Both countries have even gone a step further. In 1975, Quechua was made an
official language of Peru (Escobar 1981, Hornberger 1987), which even
included the teaching of Quechua to Spanish speakers. Similarly, both
Quechua and Aymara were made official languages, coequal to Spanish, in
Bolivia (Minaya-Rowe, 1986). One of the manifestations of giving official
status was "the use of both Quechua or Aymara and Spanish on (the) radio"
(Minaya-Rowe, 1986). There are, in fact, some great differances between
these countries and Guatemala in regards to the use of Indian languages in
radio broadcasting.

Both countries, like Guatemala, have Catholic and Protestant stations that
use Indian languages (Ballon, 1987; Fontenelle, 1985; Gavilan, 1983; Moore,
1985; Oros, 1987; Perry, 1982; Povrzenic, 1987b, 1987c). But what about
privately owned commercial stations? In the Andean highlands of southern and
central Peru, there are at least several commercial stations known to
broadcast in Quechua and/or Aymara, in addition to Spanish (Hirahara &
Inoue, 1984a, 1984b; Llorens and Tamayo, 1987; Povrzenic, 1987a, 1987b).
These include at least one member of the Cadena de Emisoras Cruz, one of
Peru's largest radio networks (Hirahara & Inoue, 1984a). In addition, Peru's
most powerful commercial radio broadcaster, Radio Union in Lima, has an hour
long program in Quechua every morning (Hirahara, 1981; Montoya, 1987).
Likewise, in Bolivia commercial broadcasters are known to broadcast in
indigenous languages (Gwyn, 1983; La Defensa, 1986; Povrzenic, 1983).

What is most significant, though, is that in both cases the official
government stations have added Indian language broadcasts. Peru's Radio
Nacional broadcasts in both Quechua and Aymara (Povrzenic, 1987a), as does
Bolivia's Radio Illimani (Moore, 1985). In fact, the Peruvian government
went a step further in 1988 when they renamed Radio Nacional with the
Quechua name Radio Pachicutec (Klemetz, 1989).

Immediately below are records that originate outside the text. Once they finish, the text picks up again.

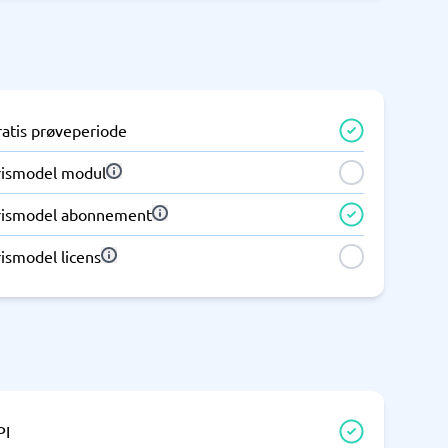
Telefoncentral & erhvervstelefoni
Erhvervstelefoni
IP-telefoni
ratis prøveperiode
rismodel modul
rismodel abonnement
ismodel licens
PI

In summary, the sociolinguistic situation in Peru and Bolivia is markedly
different from that in Guatemala, although all three share Spanish as a
dominant language over various native languages. The difference, though is
that in Peru and Bolivia, efforts have been made not only to preserve, but
to give status to the native languages. Furthermore, the status of native
languages in the two countries is reflected in their use by all levels of
radiobroadcasting in each country; private, religious, and governmental.